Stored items
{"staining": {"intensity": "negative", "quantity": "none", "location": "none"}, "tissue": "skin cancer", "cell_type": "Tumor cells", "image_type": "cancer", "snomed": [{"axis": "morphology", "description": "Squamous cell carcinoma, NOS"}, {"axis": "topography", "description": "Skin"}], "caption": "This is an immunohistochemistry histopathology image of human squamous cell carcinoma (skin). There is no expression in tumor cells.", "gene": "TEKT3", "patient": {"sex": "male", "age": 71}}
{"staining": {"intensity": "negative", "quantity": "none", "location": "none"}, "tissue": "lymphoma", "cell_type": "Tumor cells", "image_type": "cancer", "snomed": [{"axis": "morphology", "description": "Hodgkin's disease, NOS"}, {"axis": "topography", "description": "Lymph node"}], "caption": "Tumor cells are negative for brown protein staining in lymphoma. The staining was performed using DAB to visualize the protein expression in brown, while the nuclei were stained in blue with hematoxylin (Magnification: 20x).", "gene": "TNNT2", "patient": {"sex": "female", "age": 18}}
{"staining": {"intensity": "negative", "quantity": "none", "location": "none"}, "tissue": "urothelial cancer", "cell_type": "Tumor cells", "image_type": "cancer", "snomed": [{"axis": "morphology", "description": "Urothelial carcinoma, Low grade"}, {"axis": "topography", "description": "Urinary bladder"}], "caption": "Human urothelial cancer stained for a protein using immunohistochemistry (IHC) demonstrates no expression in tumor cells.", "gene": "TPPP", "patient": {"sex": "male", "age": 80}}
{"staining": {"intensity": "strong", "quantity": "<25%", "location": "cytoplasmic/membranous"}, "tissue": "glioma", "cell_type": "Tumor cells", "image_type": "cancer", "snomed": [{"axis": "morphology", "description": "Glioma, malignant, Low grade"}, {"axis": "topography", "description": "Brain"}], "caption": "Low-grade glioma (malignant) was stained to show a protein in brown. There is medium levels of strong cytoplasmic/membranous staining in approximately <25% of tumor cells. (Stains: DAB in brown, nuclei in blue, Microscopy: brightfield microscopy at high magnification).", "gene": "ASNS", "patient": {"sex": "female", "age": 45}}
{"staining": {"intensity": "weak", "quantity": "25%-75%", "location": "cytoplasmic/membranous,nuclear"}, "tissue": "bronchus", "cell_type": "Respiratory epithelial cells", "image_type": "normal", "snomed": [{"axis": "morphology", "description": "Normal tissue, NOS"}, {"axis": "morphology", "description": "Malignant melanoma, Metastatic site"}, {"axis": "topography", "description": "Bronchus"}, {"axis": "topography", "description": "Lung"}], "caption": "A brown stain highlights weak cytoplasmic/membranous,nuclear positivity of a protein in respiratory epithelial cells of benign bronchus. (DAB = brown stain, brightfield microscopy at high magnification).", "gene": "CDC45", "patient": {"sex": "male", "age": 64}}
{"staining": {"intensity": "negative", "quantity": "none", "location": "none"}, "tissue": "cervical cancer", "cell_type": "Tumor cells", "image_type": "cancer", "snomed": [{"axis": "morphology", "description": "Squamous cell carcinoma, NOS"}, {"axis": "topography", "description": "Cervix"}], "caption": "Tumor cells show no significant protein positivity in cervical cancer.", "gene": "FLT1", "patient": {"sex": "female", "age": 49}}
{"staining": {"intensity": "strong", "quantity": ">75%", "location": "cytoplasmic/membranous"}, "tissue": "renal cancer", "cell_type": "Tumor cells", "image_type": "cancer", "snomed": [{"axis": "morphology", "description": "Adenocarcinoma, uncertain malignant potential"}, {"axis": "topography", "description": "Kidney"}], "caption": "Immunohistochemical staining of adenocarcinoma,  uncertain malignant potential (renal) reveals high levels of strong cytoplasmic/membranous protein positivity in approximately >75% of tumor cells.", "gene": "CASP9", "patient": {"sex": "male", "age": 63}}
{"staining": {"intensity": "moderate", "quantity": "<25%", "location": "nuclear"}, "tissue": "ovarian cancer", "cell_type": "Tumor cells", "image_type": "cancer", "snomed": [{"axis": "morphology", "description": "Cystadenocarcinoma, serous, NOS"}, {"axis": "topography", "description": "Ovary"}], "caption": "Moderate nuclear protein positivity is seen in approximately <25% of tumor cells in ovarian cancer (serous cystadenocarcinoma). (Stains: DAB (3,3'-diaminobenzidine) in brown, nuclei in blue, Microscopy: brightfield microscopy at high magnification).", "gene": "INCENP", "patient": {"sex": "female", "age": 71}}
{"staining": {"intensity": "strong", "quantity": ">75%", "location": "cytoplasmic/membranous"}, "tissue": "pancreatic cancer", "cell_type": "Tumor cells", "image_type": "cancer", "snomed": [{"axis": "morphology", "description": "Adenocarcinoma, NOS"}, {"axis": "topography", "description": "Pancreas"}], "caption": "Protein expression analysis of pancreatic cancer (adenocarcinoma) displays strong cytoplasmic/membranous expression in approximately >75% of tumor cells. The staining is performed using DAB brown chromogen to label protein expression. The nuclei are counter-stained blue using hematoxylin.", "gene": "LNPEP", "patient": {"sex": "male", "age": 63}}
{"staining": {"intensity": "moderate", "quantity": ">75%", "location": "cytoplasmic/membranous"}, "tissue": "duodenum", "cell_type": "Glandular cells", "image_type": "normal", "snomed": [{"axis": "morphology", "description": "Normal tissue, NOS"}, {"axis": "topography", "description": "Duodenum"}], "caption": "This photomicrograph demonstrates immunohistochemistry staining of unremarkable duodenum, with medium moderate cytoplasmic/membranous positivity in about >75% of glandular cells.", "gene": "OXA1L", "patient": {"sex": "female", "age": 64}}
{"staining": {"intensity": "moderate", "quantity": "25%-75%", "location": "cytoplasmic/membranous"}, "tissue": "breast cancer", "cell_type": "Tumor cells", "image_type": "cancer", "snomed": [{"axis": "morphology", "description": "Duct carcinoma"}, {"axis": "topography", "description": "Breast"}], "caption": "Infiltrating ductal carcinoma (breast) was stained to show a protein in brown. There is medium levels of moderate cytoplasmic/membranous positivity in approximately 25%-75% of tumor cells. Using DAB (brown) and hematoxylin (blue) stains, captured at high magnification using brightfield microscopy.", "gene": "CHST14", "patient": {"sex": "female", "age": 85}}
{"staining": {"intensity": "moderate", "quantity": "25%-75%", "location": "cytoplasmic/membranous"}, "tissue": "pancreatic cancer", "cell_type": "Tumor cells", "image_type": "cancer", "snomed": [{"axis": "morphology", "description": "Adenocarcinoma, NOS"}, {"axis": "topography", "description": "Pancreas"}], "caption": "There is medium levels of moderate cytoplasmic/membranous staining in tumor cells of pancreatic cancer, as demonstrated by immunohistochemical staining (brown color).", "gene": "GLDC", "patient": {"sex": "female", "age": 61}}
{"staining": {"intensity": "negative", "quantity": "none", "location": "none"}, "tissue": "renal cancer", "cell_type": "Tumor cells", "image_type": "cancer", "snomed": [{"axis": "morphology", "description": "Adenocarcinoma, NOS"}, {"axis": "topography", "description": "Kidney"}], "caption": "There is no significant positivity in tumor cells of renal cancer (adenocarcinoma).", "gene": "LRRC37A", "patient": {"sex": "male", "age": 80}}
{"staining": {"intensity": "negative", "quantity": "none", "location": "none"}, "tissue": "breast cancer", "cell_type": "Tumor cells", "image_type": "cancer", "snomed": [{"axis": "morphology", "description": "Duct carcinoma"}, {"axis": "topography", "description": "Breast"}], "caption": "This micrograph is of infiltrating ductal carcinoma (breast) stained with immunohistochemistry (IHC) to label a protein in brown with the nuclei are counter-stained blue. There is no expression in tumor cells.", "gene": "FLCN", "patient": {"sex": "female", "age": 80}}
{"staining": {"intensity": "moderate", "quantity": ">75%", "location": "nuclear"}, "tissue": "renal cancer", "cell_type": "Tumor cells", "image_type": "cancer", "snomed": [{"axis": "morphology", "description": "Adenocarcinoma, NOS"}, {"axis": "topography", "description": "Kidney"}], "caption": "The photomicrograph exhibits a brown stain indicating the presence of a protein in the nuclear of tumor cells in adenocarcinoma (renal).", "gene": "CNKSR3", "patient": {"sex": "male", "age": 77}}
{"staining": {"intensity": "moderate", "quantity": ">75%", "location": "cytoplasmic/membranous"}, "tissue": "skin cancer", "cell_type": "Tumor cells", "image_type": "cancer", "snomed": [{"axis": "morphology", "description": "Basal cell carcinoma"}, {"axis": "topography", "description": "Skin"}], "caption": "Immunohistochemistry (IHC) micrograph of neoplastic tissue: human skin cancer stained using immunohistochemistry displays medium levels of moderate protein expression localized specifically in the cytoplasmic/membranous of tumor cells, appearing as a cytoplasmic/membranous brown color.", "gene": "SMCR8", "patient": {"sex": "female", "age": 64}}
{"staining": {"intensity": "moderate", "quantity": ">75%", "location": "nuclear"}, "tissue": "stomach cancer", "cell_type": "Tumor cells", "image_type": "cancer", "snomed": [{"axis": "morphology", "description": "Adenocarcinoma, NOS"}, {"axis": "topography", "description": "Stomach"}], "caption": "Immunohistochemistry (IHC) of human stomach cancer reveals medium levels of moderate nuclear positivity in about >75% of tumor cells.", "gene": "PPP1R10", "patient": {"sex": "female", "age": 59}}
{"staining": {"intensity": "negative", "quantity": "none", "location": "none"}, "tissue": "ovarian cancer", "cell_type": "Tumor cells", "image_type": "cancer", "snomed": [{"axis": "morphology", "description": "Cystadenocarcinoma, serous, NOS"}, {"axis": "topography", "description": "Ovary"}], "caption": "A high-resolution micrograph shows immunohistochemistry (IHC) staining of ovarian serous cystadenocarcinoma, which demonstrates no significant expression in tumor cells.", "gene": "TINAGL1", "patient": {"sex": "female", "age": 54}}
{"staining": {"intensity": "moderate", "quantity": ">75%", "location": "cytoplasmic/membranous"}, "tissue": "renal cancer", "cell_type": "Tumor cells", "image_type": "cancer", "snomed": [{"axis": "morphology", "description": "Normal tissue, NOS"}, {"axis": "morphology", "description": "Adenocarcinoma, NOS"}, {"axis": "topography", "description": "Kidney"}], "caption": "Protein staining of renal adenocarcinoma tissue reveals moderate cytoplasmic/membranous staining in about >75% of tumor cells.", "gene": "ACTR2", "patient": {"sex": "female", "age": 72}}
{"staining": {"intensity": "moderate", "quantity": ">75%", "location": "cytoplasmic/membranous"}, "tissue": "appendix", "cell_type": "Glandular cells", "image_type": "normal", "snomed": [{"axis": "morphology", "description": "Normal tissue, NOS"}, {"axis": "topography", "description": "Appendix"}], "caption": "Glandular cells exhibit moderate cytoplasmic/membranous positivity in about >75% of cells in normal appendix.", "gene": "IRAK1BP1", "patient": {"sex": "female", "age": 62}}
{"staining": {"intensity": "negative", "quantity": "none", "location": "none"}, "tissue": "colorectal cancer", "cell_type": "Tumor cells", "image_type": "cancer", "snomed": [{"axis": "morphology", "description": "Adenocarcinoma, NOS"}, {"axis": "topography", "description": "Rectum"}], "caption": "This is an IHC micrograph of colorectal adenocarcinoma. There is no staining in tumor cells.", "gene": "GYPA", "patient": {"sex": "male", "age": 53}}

WORK ORDER - Look above for the line with "cells of pancreatic"; retype exactly that line, every line after it up to the line with "micrograph is of", and that line too, nothing else.

TASK OUTPUT -
{"staining": {"intensity": "moderate", "quantity": "25%-75%", "location": "cytoplasmic/membranous"}, "tissue": "pancreatic cancer", "cell_type": "Tumor cells", "image_type": "cancer", "snomed": [{"axis": "morphology", "description": "Adenocarcinoma, NOS"}, {"axis": "topography", "description": "Pancreas"}], "caption": "There is medium levels of moderate cytoplasmic/membranous staining in tumor cells of pancreatic cancer, as demonstrated by immunohistochemical staining (brown color).", "gene": "GLDC", "patient": {"sex": "female", "age": 61}}
{"staining": {"intensity": "negative", "quantity": "none", "location": "none"}, "tissue": "renal cancer", "cell_type": "Tumor cells", "image_type": "cancer", "snomed": [{"axis": "morphology", "description": "Adenocarcinoma, NOS"}, {"axis": "topography", "description": "Kidney"}], "caption": "There is no significant positivity in tumor cells of renal cancer (adenocarcinoma).", "gene": "LRRC37A", "patient": {"sex": "male", "age": 80}}
{"staining": {"intensity": "negative", "quantity": "none", "location": "none"}, "tissue": "breast cancer", "cell_type": "Tumor cells", "image_type": "cancer", "snomed": [{"axis": "morphology", "description": "Duct carcinoma"}, {"axis": "topography", "description": "Breast"}], "caption": "This micrograph is of infiltrating ductal carcinoma (breast) stained with immunohistochemistry (IHC) to label a protein in brown with the nuclei are counter-stained blue. There is no expression in tumor cells.", "gene": "FLCN", "patient": {"sex": "female", "age": 80}}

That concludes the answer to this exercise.